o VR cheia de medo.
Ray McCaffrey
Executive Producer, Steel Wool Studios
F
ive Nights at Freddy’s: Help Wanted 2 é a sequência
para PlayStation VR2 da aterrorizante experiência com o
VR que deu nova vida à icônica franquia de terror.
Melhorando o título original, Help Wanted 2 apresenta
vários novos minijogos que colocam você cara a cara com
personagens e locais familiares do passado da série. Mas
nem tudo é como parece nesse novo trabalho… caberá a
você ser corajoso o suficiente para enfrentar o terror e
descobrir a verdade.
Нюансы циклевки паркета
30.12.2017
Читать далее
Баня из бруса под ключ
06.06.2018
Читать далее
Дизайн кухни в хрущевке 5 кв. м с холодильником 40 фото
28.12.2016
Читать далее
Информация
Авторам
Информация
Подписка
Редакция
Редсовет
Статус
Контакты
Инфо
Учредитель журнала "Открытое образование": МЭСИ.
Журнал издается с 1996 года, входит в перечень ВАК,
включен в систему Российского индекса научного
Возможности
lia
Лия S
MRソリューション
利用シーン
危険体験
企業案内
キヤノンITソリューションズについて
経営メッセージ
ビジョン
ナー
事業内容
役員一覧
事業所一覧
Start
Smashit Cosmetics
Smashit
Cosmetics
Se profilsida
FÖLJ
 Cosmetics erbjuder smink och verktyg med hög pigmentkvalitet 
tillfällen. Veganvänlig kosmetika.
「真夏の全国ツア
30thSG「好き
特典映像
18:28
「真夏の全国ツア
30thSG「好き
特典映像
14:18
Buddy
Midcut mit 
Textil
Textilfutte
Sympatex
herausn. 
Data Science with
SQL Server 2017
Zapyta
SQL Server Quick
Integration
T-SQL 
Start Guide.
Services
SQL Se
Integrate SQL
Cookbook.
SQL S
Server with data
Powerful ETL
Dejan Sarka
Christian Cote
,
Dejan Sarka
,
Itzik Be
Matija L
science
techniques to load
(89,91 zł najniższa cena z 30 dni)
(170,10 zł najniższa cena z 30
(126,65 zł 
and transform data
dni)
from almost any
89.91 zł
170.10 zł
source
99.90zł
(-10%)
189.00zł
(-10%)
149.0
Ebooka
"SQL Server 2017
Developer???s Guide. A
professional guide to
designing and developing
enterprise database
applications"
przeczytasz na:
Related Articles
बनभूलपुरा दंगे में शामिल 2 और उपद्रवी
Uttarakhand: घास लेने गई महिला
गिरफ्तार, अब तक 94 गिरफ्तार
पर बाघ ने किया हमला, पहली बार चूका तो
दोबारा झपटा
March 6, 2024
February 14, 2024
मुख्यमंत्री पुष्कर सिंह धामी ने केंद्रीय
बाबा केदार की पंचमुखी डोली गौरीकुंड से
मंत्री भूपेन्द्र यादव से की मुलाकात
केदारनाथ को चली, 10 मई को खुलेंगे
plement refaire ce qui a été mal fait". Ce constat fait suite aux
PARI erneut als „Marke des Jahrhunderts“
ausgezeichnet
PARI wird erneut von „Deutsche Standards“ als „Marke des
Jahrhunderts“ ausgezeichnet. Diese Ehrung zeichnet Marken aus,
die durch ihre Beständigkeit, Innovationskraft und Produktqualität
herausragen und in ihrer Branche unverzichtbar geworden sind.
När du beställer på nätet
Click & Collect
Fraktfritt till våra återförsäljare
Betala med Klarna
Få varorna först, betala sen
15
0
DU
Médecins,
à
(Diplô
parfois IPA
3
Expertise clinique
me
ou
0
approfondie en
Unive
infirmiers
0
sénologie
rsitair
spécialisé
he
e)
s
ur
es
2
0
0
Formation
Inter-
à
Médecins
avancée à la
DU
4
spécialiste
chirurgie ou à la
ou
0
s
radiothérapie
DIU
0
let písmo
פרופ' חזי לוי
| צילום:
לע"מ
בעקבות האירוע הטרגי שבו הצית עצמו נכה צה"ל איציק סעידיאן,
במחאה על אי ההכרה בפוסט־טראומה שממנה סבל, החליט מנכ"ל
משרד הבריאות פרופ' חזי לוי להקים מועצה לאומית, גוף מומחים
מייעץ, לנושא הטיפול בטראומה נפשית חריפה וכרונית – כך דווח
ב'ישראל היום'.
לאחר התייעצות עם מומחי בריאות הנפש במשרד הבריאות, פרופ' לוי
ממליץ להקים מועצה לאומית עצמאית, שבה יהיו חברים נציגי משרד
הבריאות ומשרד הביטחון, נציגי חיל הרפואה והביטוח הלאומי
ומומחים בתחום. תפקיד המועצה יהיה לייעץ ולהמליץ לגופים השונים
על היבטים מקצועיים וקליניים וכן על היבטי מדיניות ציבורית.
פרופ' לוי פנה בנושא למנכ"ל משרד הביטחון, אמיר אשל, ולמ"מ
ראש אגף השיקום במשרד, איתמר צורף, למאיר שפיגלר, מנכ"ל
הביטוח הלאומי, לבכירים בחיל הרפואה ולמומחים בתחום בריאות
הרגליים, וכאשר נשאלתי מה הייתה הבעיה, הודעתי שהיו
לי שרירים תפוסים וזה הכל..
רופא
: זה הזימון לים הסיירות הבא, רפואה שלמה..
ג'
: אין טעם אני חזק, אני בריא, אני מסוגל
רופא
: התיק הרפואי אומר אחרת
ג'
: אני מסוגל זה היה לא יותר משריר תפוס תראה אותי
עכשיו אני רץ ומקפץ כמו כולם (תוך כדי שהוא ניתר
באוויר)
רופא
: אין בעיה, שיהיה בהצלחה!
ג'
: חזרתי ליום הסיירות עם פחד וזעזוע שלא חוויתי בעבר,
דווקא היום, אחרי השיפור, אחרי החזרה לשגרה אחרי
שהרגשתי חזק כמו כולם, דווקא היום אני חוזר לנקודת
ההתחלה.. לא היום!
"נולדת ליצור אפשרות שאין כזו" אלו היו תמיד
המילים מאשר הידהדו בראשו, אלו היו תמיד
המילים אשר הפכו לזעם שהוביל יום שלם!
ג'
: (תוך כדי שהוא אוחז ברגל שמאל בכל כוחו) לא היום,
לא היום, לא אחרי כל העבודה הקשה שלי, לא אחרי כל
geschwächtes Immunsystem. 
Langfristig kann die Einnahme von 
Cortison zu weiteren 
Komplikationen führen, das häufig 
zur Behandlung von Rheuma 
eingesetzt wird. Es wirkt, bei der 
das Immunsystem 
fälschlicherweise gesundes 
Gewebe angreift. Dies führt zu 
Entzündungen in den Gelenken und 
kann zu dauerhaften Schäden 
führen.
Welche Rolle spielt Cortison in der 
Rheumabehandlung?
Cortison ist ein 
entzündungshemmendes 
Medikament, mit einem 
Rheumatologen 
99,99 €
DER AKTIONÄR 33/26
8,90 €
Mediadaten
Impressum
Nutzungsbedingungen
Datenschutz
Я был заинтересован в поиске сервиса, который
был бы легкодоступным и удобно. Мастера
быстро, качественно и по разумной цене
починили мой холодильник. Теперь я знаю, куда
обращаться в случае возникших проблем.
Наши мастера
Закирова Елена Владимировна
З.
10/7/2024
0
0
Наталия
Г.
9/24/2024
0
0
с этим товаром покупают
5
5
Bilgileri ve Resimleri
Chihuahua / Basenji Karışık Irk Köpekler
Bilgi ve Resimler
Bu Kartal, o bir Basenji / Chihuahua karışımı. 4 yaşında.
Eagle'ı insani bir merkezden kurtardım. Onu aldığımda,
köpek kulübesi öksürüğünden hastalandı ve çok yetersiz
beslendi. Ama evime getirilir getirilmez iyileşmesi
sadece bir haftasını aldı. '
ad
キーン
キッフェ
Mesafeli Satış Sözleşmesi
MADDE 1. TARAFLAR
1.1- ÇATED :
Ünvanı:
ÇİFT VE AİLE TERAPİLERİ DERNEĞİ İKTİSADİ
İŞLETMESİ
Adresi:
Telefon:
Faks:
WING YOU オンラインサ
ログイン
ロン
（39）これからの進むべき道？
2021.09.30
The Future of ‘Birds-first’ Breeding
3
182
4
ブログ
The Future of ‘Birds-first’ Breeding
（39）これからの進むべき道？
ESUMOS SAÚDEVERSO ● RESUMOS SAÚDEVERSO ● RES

# # # # # # #

[Assigned task]:
In the entries above, find every line holding the word "Cosmetics" and copy it out.

[Response]:
Smashit Cosmetics
Cosmetics
 Cosmetics erbjuder smink och verktyg med hög pigmentkvalitet 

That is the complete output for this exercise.